Earlier today, while I was sitting in traffic and spacing out, I began to daydream about how I would use some of my leisure time tonight. As usual, for me, I was thinking about sitting down with a book. Currently, I’m re-reading the entire Harry Potter series. That might seem a tad dorky, for a later end of her twenties grown up lady to do, but I’ve decided to embrace that side of myself instead- in fact, I have decided that I don’t have room for guilty pleasures in my life.
This year I moved out of a way-too-big-for-me apartment in the suburbs into my dream apartment- a small studio in the heart of Portland. The months before that move were absorbed by sorting and purging- everything unnecessary had to go. In the end, I moved with about 1/3rd of my original possessions. One of the hardest parts of that sorting was figuring out which books would go, and which must stay. It turned out, in the end, my favorite books were my ‘guilty pleasures’- a few series from my teenage years, like Harry Potter, a plethora of British chick-lit books (all with alarmingly similar plots), an ever expanding collection of Raymond Chandler novels, and a few cherished classics.

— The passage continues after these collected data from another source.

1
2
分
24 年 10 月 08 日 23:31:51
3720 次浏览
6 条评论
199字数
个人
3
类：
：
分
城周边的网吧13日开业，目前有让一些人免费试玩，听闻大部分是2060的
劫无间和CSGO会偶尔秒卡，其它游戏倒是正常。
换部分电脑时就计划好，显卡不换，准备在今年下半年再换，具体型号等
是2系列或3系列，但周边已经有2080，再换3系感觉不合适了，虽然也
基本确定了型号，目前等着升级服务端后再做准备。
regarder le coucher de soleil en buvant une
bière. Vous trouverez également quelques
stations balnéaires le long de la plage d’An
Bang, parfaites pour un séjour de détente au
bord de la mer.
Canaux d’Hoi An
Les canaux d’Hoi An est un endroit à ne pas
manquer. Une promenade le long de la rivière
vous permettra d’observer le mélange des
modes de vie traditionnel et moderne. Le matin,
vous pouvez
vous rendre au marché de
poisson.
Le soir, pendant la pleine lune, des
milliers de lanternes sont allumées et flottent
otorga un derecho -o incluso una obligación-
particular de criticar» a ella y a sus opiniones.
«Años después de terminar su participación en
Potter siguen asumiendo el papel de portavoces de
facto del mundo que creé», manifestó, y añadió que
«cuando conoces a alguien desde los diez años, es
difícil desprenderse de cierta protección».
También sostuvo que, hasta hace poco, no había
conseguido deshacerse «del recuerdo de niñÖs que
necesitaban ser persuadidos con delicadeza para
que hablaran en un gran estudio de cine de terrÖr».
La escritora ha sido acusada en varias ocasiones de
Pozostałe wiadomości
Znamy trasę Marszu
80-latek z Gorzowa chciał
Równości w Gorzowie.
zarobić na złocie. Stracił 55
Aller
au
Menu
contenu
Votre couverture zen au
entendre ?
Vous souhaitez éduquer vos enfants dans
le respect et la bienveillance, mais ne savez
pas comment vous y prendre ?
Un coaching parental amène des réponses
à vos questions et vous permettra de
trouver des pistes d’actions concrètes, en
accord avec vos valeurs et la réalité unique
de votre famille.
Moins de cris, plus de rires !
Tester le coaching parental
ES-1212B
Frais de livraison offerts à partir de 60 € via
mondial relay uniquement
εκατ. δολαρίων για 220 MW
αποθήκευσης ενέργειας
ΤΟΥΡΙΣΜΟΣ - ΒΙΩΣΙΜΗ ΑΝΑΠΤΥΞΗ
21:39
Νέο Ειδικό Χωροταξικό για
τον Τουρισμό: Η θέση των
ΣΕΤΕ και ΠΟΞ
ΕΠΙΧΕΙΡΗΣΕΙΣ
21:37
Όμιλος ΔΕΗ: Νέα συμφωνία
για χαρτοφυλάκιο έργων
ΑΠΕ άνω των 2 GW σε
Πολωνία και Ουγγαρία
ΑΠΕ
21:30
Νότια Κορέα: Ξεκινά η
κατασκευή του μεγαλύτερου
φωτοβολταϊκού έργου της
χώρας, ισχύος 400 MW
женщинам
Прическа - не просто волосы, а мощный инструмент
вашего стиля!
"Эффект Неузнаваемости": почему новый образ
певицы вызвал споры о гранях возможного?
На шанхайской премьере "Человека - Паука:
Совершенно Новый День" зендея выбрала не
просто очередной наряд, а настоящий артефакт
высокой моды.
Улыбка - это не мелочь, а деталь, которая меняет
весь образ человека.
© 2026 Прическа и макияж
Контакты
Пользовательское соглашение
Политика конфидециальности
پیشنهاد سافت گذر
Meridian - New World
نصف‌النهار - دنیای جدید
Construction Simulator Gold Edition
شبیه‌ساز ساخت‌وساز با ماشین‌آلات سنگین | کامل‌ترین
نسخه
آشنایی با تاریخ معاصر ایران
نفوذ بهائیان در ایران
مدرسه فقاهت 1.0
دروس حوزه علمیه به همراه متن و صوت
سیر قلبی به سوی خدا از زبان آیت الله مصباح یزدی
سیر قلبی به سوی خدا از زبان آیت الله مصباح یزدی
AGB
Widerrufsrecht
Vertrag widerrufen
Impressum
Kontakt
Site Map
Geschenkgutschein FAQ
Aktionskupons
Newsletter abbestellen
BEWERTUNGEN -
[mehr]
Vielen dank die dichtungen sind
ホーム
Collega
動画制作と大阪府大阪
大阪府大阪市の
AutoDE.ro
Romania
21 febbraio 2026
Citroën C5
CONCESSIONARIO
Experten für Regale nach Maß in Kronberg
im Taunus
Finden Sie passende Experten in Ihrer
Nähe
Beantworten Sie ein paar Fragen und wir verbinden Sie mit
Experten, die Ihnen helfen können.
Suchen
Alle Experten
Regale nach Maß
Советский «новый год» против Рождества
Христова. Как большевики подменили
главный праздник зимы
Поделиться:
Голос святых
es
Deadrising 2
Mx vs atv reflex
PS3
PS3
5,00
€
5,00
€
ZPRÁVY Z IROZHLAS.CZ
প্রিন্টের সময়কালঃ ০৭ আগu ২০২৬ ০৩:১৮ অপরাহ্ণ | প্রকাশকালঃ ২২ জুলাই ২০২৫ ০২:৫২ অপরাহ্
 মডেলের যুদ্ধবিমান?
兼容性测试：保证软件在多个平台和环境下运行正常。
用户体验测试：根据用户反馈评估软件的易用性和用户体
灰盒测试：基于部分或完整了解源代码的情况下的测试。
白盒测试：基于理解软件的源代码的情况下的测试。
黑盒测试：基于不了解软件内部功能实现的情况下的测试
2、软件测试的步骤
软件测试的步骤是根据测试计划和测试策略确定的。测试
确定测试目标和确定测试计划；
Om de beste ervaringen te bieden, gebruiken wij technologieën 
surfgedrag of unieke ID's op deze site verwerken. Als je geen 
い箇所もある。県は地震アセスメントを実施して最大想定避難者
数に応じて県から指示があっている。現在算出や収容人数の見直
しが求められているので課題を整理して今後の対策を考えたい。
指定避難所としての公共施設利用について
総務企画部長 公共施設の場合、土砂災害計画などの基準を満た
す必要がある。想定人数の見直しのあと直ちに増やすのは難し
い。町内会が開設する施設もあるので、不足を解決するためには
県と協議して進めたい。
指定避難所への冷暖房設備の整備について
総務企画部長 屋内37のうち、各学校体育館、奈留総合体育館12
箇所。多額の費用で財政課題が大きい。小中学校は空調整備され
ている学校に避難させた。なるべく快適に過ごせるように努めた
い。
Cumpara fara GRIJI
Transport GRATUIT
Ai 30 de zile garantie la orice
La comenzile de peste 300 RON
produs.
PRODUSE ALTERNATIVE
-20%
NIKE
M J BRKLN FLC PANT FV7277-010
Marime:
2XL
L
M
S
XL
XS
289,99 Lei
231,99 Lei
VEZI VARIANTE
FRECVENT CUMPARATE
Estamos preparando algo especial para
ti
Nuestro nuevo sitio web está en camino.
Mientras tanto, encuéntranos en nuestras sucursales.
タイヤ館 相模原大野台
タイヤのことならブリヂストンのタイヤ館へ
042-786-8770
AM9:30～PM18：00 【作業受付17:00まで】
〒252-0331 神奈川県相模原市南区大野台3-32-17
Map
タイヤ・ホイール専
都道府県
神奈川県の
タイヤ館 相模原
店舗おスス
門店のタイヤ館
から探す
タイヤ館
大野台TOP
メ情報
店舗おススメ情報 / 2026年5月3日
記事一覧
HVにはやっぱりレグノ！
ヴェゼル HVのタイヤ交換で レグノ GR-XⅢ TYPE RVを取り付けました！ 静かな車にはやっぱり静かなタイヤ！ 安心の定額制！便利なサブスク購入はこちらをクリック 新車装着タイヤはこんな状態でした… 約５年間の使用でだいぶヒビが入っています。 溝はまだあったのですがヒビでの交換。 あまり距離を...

What surprised me was how easy it was to get rid of all the books that had gathered dust on my shelf as some sort of nerdy street cred, as if to say, “See! I read the Wasteland! And Fitzgerald! These business books were enthralling!”.
I had a rule for myself when I made the move- I didn’t want to bring anything that wasn’t going to make me happy. I brought the books and possessions I loved, rather than the ones I had hoped people might be impressed by. To my delight, I’ve discovered that I like my space and myself much better when I’m not pressuring myself to be someone I’m not. So today I am declaring there is simply no room for guilty pleasures in my life- just real true pleasure. There’s just nothing better than sitting down with a good book (whatever that might mean).